Now, Sheehan has crunched data from nearly 180 exomes generated by Baylor’s Human Genome Sequencing Center. As part of her analysis, she looked for variants associated with endogenous fetal hemoglobin levels. “We didn’t find anything with linear association,” she says. But Ingenuity Variant Analysis lets users perform burden analysis, and “in doing that we found that there were variants in a gene called FOXO3 that were associated with a lower baseline fetal hemoglobin,” she adds.

The gene hadn’t come up in previous genome-wide association studies of the disease; it was the deep dive in Sheehan’s study that allowed her to find the link. “You can’t do a burden analysis unless you have the detail of whole exome or whole genome sequencing,” she says.

Data interpretation with Ingenuity Variant Analysis was able to direct Sheehan to a gene called FOXO3 that appears to be linked to the amount of fetal hemoglobin a sickle cell patient produces naturally.
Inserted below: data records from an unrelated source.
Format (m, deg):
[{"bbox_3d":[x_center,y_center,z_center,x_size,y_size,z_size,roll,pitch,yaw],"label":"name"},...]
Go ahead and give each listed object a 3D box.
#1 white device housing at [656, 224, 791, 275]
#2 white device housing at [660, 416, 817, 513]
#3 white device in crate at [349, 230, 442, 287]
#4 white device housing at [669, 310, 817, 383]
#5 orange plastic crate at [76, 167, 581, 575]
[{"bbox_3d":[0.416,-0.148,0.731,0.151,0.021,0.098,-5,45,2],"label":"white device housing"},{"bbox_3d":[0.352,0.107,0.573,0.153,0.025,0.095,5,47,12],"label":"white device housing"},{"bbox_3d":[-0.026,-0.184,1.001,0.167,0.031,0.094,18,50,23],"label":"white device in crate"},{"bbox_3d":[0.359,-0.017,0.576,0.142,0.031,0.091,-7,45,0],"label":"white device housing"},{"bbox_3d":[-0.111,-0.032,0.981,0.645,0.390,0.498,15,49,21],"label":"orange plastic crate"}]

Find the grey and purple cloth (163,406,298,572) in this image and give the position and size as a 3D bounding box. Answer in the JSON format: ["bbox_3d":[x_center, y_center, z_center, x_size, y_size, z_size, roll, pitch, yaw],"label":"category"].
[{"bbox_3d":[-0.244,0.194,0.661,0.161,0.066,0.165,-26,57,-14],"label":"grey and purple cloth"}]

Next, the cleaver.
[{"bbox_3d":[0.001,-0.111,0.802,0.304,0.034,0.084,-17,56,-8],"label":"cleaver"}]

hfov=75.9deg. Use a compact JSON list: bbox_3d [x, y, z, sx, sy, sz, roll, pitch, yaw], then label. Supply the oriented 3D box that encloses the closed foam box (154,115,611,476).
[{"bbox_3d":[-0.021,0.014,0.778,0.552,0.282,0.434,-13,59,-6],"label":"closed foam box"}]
In addition, the analysis tool helped steer Sheehan away from a number of red herrings, saving valuable time and focusing her attention on the findings most likely to matter. She followed up with extensive functional studies and confirmed the biological effect of the FOXO3 mutations.

The FOXO3 research continues, particularly because the gene is already targeted by therapeutics on the market. “FOXO3 potentially could be a drug target,” Sheehan says. “There are some quite benign medications that have been shown to upregulate FOXO3, such as resveratrol and more potent antioxidants.” While still years away from potential clinical use, the finding offers a new path that might one day help ease symptoms for sickle cell patients.